[[ PROVIDED RECORDS, beginning ]]
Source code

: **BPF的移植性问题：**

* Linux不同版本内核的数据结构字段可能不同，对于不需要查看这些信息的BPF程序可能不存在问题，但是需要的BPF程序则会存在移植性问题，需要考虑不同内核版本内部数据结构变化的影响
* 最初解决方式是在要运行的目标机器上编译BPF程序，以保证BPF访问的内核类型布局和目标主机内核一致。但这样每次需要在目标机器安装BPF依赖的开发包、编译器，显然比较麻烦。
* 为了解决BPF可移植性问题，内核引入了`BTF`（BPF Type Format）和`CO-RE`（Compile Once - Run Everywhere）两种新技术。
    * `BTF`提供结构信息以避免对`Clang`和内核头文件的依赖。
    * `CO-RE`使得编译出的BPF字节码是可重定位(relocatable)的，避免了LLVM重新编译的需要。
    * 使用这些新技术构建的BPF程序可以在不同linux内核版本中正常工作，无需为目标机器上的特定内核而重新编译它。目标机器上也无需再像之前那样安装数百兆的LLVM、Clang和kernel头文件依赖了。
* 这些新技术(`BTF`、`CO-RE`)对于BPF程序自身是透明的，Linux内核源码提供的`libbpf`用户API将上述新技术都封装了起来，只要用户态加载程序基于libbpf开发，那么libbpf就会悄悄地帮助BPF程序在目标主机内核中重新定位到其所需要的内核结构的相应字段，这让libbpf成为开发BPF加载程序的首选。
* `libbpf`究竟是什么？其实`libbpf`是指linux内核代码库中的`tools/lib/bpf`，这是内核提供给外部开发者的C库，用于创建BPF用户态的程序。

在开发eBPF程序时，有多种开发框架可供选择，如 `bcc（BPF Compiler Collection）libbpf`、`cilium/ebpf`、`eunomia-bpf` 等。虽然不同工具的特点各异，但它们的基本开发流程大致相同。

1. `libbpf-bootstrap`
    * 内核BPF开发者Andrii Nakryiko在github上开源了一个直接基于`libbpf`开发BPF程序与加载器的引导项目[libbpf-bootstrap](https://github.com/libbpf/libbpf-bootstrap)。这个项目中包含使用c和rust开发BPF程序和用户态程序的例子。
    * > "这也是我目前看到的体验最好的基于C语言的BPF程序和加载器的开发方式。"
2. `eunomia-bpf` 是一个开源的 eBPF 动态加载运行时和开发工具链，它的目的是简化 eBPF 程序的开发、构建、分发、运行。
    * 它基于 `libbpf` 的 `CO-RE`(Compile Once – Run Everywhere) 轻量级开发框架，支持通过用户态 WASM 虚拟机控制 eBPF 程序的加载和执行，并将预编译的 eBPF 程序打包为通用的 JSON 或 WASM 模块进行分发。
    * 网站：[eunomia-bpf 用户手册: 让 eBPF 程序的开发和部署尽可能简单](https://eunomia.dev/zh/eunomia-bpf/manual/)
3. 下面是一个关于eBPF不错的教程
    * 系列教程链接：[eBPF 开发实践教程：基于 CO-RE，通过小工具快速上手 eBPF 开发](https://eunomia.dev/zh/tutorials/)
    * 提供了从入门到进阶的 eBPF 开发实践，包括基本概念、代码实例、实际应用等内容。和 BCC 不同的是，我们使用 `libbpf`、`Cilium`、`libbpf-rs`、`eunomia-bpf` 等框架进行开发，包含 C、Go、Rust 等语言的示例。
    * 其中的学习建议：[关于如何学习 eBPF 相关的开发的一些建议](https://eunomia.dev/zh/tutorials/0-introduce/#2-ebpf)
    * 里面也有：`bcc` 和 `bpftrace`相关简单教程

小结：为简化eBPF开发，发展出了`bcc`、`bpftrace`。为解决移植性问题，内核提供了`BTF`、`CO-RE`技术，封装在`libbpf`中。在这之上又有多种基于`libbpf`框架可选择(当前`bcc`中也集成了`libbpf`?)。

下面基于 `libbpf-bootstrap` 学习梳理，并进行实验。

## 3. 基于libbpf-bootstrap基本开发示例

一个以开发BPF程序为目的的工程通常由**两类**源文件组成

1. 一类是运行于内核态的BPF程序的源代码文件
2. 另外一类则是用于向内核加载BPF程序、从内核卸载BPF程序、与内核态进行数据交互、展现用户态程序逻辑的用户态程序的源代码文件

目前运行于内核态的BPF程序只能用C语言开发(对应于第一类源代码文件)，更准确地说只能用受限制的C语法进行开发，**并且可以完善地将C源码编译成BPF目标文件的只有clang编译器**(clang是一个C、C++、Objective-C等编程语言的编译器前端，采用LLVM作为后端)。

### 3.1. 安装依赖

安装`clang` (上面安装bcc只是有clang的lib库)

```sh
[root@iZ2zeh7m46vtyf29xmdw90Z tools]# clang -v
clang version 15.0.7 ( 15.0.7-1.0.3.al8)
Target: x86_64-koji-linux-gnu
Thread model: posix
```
[[ PROVIDED RECORDS, end ]]
WHAT NEEDS TO BE DONE: Taking no liberties, give the material above again in full.

REPLY:
Source code

: **BPF的移植性问题：**

* Linux不同版本内核的数据结构字段可能不同，对于不需要查看这些信息的BPF程序可能不存在问题，但是需要的BPF程序则会存在移植性问题，需要考虑不同内核版本内部数据结构变化的影响
* 最初解决方式是在要运行的目标机器上编译BPF程序，以保证BPF访问的内核类型布局和目标主机内核一致。但这样每次需要在目标机器安装BPF依赖的开发包、编译器，显然比较麻烦。
* 为了解决BPF可移植性问题，内核引入了`BTF`（BPF Type Format）和`CO-RE`（Compile Once - Run Everywhere）两种新技术。
    * `BTF`提供结构信息以避免对`Clang`和内核头文件的依赖。
    * `CO-RE`使得编译出的BPF字节码是可重定位(relocatable)的，避免了LLVM重新编译的需要。
    * 使用这些新技术构建的BPF程序可以在不同linux内核版本中正常工作，无需为目标机器上的特定内核而重新编译它。目标机器上也无需再像之前那样安装数百兆的LLVM、Clang和kernel头文件依赖了。
* 这些新技术(`BTF`、`CO-RE`)对于BPF程序自身是透明的，Linux内核源码提供的`libbpf`用户API将上述新技术都封装了起来，只要用户态加载程序基于libbpf开发，那么libbpf就会悄悄地帮助BPF程序在目标主机内核中重新定位到其所需要的内核结构的相应字段，这让libbpf成为开发BPF加载程序的首选。
* `libbpf`究竟是什么？其实`libbpf`是指linux内核代码库中的`tools/lib/bpf`，这是内核提供给外部开发者的C库，用于创建BPF用户态的程序。

在开发eBPF程序时，有多种开发框架可供选择，如 `bcc（BPF Compiler Collection）libbpf`、`cilium/ebpf`、`eunomia-bpf` 等。虽然不同工具的特点各异，但它们的基本开发流程大致相同。

1. `libbpf-bootstrap`
    * 内核BPF开发者Andrii Nakryiko在github上开源了一个直接基于`libbpf`开发BPF程序与加载器的引导项目[libbpf-bootstrap](https://github.com/libbpf/libbpf-bootstrap)。这个项目中包含使用c和rust开发BPF程序和用户态程序的例子。
    * > "这也是我目前看到的体验最好的基于C语言的BPF程序和加载器的开发方式。"
2. `eunomia-bpf` 是一个开源的 eBPF 动态加载运行时和开发工具链，它的目的是简化 eBPF 程序的开发、构建、分发、运行。
    * 它基于 `libbpf` 的 `CO-RE`(Compile Once – Run Everywhere) 轻量级开发框架，支持通过用户态 WASM 虚拟机控制 eBPF 程序的加载和执行，并将预编译的 eBPF 程序打包为通用的 JSON 或 WASM 模块进行分发。
    * 网站：[eunomia-bpf 用户手册: 让 eBPF 程序的开发和部署尽可能简单](https://eunomia.dev/zh/eunomia-bpf/manual/)
3. 下面是一个关于eBPF不错的教程
    * 系列教程链接：[eBPF 开发实践教程：基于 CO-RE，通过小工具快速上手 eBPF 开发](https://eunomia.dev/zh/tutorials/)
    * 提供了从入门到进阶的 eBPF 开发实践，包括基本概念、代码实例、实际应用等内容。和 BCC 不同的是，我们使用 `libbpf`、`Cilium`、`libbpf-rs`、`eunomia-bpf` 等框架进行开发，包含 C、Go、Rust 等语言的示例。
    * 其中的学习建议：[关于如何学习 eBPF 相关的开发的一些建议](https://eunomia.dev/zh/tutorials/0-introduce/#2-ebpf)
    * 里面也有：`bcc` 和 `bpftrace`相关简单教程

小结：为简化eBPF开发，发展出了`bcc`、`bpftrace`。为解决移植性问题，内核提供了`BTF`、`CO-RE`技术，封装在`libbpf`中。在这之上又有多种基于`libbpf`框架可选择(当前`bcc`中也集成了`libbpf`?)。

下面基于 `libbpf-bootstrap` 学习梳理，并进行实验。

## 3. 基于libbpf-bootstrap基本开发示例

一个以开发BPF程序为目的的工程通常由**两类**源文件组成

1. 一类是运行于内核态的BPF程序的源代码文件
2. 另外一类则是用于向内核加载BPF程序、从内核卸载BPF程序、与内核态进行数据交互、展现用户态程序逻辑的用户态程序的源代码文件

目前运行于内核态的BPF程序只能用C语言开发(对应于第一类源代码文件)，更准确地说只能用受限制的C语法进行开发，**并且可以完善地将C源码编译成BPF目标文件的只有clang编译器**(clang是一个C、C++、Objective-C等编程语言的编译器前端，采用LLVM作为后端)。

### 3.1. 安装依赖

安装`clang` (上面安装bcc只是有clang的lib库)

```sh
[root@iZ2zeh7m46vtyf29xmdw90Z tools]# clang -v
clang version 15.0.7 ( 15.0.7-1.0.3.al8)
Target: x86_64-koji-linux-gnu
Thread model: posix
```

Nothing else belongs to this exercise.